エリート御曹司は溺甘パパでした~結婚前より熱く愛されています~
高級住宅街の一角にある浅海家はとんでもなく大きくて、目が飛び出そうだった。
仕事のときと同じようにスリーピースのスーツをビシッと着こなし、背筋をピンと伸ばして颯爽と歩く宏希さんの姿は、いつ見ても堂々としていて頼もしい。

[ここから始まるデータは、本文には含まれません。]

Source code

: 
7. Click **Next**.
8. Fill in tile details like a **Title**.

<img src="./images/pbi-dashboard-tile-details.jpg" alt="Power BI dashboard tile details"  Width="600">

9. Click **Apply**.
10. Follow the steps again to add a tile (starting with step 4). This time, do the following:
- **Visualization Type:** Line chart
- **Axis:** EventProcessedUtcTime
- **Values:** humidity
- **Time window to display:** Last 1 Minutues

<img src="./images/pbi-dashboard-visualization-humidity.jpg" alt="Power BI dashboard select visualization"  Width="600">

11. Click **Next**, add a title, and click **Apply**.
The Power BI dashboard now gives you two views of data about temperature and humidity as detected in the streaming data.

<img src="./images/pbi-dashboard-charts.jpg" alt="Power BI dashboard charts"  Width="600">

私がそんな彼の少しあとを続くと、五十代くらいの白髪交じりの女性が玄関で出迎えてくれた。
お手伝いさんだろう。
「宏希さん、いらっしゃいませ」
淡々とした口調は、歓迎しないという気持ちの表れなのか、もともとこういう人なのかわからなくて緊張が走るが、宏希さんが「ご無沙汰しています。お元気ですか?」と尋ねると、彼女の頬が緩んだ。
「はい。宏希さんもご立派になられて……。さあ、どうぞ」
どうやら彼女も緊張していただけらしく、ホッと安堵の胸を撫で下ろした。
お手伝いさんに促され、広い応接室に通された。
バーントアンバー――黒味がかかった濃い茶色の重厚なソファに緊張しながら座っていると、すぐにお父さまがやってきて私たちは立ち上がった。